Dans une autre partie de la prison, Zaineb, qui avait été accusée de sorcellerie, a été forcée d'assister à l'exécution d'autres détenues. La tristesse transparaît dans les murmures de cette jeune femme brune de 23 ans. « Ils ont décapité deux femmes sous mes yeux. L'une d'elle [était] policière. »
« Quant à moi, ils m'ont donné des décharges électriques sur la tête, le nez et les jambes, de nombreuses fois. La douleur était intolérable. La nuit, je m'endormais en sachant que le lendemain je me réveillerais pour être torturée de nouveau », dit Zaineb. « Tous les jours, j'étais sûre que j'allais mourir. »
Pendant leur détention, leur mère Rima, 50 ans, s’est rendue tous les jours au tribunal des extrémistes pour tenter de faire libérer ses enfants. Haidar et Zaineb ont fini par être relâchés sans explication après 20 jours de captivité.
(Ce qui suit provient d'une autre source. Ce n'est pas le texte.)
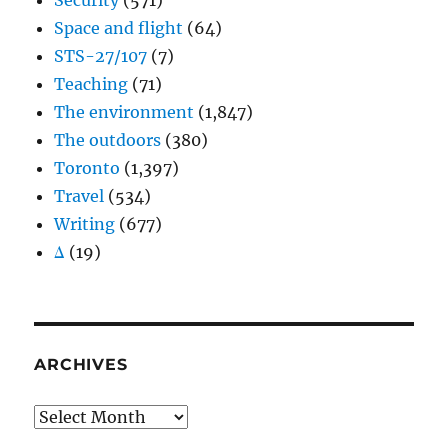
Security
(571)
Space and flight
(64)
STS-27/107
(7)
Teaching
(71)
The environment
(1,847)
The outdoors
(380)
Toronto
(1,397)
Travel
(534)
Writing
(677)
Δ
(19)
ARCHIVES
Archives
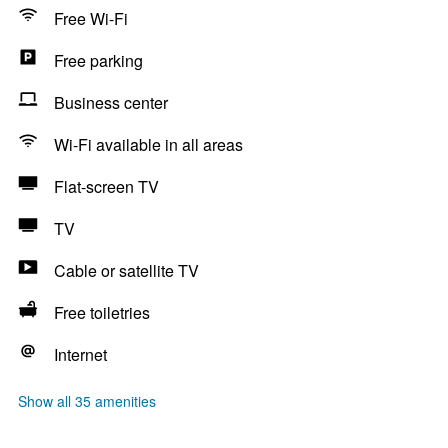
Free Wi-Fi
Free parking
Business center
Wi-Fi available in all areas
Flat-screen TV
TV
Cable or satellite TV
Free toiletries
Internet
Show all 35 amenities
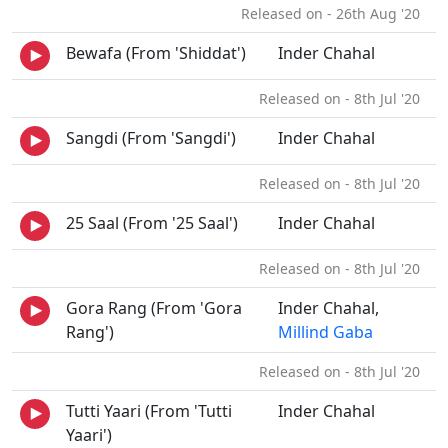
Released on - 26th Aug '20
Bewafa (From 'Shiddat')
Inder Chahal
Released on - 8th Jul '20
Sangdi (From 'Sangdi')
Inder Chahal
Released on - 8th Jul '20
25 Saal (From '25 Saal')
Inder Chahal
Released on - 8th Jul '20
Gora Rang (From 'Gora
Inder Chahal,
Rang')
Millind Gaba
Released on - 8th Jul '20
Tutti Yaari (From 'Tutti
Inder Chahal
Yaari')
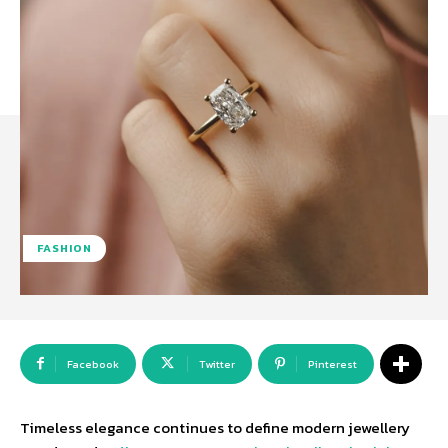
FASHION
Facebook
Twitter
Pinterest
Timeless elegance continues to define modern jewellery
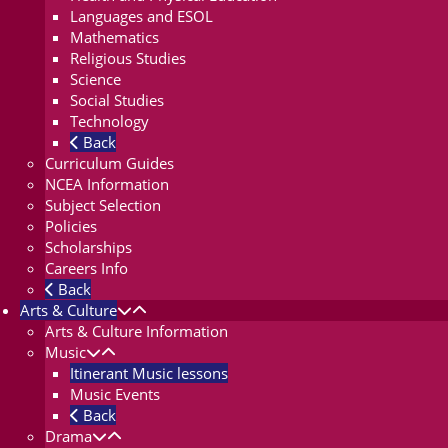
Languages and ESOL
Mathematics
Religious Studies
Science
Social Studies
Technology
Back
Curriculum Guides
NCEA Information
Subject Selection
Policies
Scholarships
Careers Info
Back
Arts & Culture
Arts & Culture Information
Music
Itinerant Music lessons
Music Events
Back
Drama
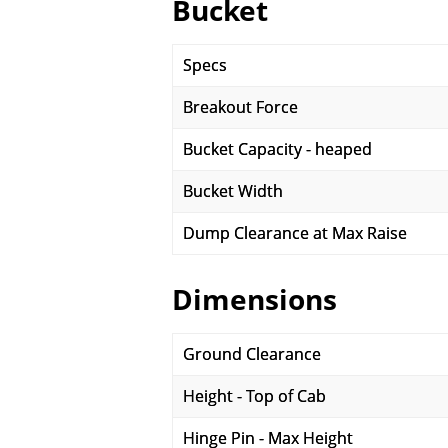
Bucket
Specs
Breakout Force
Bucket Capacity - heaped
Bucket Width
Dump Clearance at Max Raise
Dimensions
Ground Clearance
Height - Top of Cab
Hinge Pin - Max Height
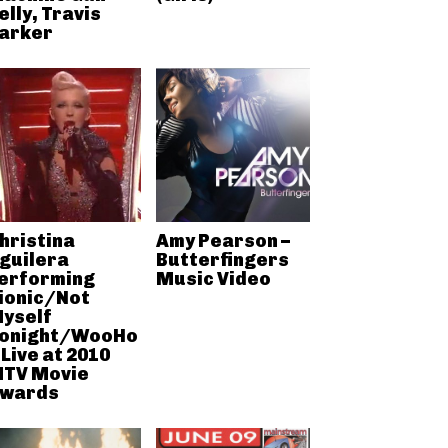
elly, Travis
arker
hristina
Amy Pearson –
guilera
Butterfingers
erforming
Music Video
ionic/Not
yself
onight/WooHo
 Live at 2010
TV Movie
wards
Rima a dû payer 1000 dollars pour les faire libérer.
Haidar et Zaineb sont aujourd'hui hébergés avec 16 autres membres de leur famille dans un camp administré par le HCR, mais ils sont toujours assaillis par les souvenirs des tortures et des violences dont ils ont été témoins.
« J'ai le sentiment que ce n'est pas terminé et qu’ils viendront de nouveau me chercher. »
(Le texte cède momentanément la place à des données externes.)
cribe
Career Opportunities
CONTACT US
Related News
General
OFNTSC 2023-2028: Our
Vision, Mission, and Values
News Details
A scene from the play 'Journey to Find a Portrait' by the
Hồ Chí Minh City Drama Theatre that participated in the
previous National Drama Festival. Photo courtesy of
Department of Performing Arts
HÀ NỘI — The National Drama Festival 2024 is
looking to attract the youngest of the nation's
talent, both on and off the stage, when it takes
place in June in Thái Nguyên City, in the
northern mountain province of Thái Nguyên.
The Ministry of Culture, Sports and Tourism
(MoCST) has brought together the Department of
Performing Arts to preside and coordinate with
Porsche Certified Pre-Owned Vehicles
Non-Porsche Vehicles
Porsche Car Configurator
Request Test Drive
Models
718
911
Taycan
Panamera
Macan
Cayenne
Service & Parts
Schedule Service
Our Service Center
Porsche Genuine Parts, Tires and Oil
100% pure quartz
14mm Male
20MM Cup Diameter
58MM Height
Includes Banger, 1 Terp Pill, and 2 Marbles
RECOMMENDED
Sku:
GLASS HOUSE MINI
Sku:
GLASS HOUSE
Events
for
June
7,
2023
« J'ai le sentiment que ce n'est pas terminé et qu’ils viendront de nouveau me chercher », dit Zaineb. « J'ai aussi besoin d'un médecin. J'ai mal partout dans le corps à cause des décharges électriques. Je me sens aussi perturbée psychologiquement, j'aurais besoin de parler à quelqu'un. »
Son frère tient les mêmes propos. « Moi aussi j'ai besoin de voir un médecin parce que j'ai du mal à parler depuis que j'ai pris des chocs électriques sur la langue. »
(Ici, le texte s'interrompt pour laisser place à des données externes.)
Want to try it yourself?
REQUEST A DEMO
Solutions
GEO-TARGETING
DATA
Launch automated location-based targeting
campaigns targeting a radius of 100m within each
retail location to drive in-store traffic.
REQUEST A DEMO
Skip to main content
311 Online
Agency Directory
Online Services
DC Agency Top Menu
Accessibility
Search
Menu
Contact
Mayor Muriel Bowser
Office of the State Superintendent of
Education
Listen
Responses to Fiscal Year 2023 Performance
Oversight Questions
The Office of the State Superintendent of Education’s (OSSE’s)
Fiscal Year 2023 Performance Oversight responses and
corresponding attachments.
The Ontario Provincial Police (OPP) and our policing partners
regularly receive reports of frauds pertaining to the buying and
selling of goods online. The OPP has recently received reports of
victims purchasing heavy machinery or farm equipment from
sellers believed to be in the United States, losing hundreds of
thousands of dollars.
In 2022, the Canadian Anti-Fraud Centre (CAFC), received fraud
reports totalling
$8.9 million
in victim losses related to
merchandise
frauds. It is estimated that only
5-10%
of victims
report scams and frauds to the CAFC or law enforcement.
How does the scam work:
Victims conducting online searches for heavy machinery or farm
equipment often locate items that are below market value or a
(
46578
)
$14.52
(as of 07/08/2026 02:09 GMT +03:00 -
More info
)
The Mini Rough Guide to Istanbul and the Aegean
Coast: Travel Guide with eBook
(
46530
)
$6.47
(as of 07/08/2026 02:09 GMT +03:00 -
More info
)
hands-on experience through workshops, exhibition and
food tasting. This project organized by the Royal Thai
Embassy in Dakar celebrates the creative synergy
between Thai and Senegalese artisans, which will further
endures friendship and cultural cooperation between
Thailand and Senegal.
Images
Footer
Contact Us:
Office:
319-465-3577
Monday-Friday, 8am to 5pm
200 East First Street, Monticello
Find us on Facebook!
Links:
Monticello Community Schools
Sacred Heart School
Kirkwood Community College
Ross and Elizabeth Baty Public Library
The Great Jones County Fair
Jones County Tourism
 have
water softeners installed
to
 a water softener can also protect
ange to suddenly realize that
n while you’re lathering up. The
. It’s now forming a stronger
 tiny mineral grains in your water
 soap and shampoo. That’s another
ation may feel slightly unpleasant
Face à l'ampleur croissante des déplacements en provenance de Mossoul, le HCR s'est engagé à renforcer le soutien psychosocial et les services d’aide psychologique dans une demi-douzaine de camps qu'il a ouverts depuis la libération de la ville il y a plus de deux mois.
Nombre de ceux qui ont fui Mossoul ont vu périr des proches, des amis et des voisins et sont hantés par leurs souvenirs. Dans les camps récemment ouverts, le HCR et ses partenaires prodiguent les premiers secours psychologiques, dont une forme d’aide spécialisée appelée « écoute active, » ainsi qu'une évaluation des besoins et les traitements appropriés.
Les experts du HCR en matière de protection rendent régulièrement visite à Haidar, Zaineb et leur famille et sont en train d'organiser les soins médicaux et le soutien psychologique dont ils ont besoin via une ONG locale. Après une expérience aussi dévastatrice, ils peuvent enfin envisager l'avenir.
« Nous sommes tellement heureux d'être dans ce camp », dit Haidar. « Ce sont les meilleurs moments que nous connaissons depuis deux ans. Notre quotidien, c'était la mort et l'enfer. Là, on se sent renaître. »
*Tous les noms ont été modifiés par souci de protection.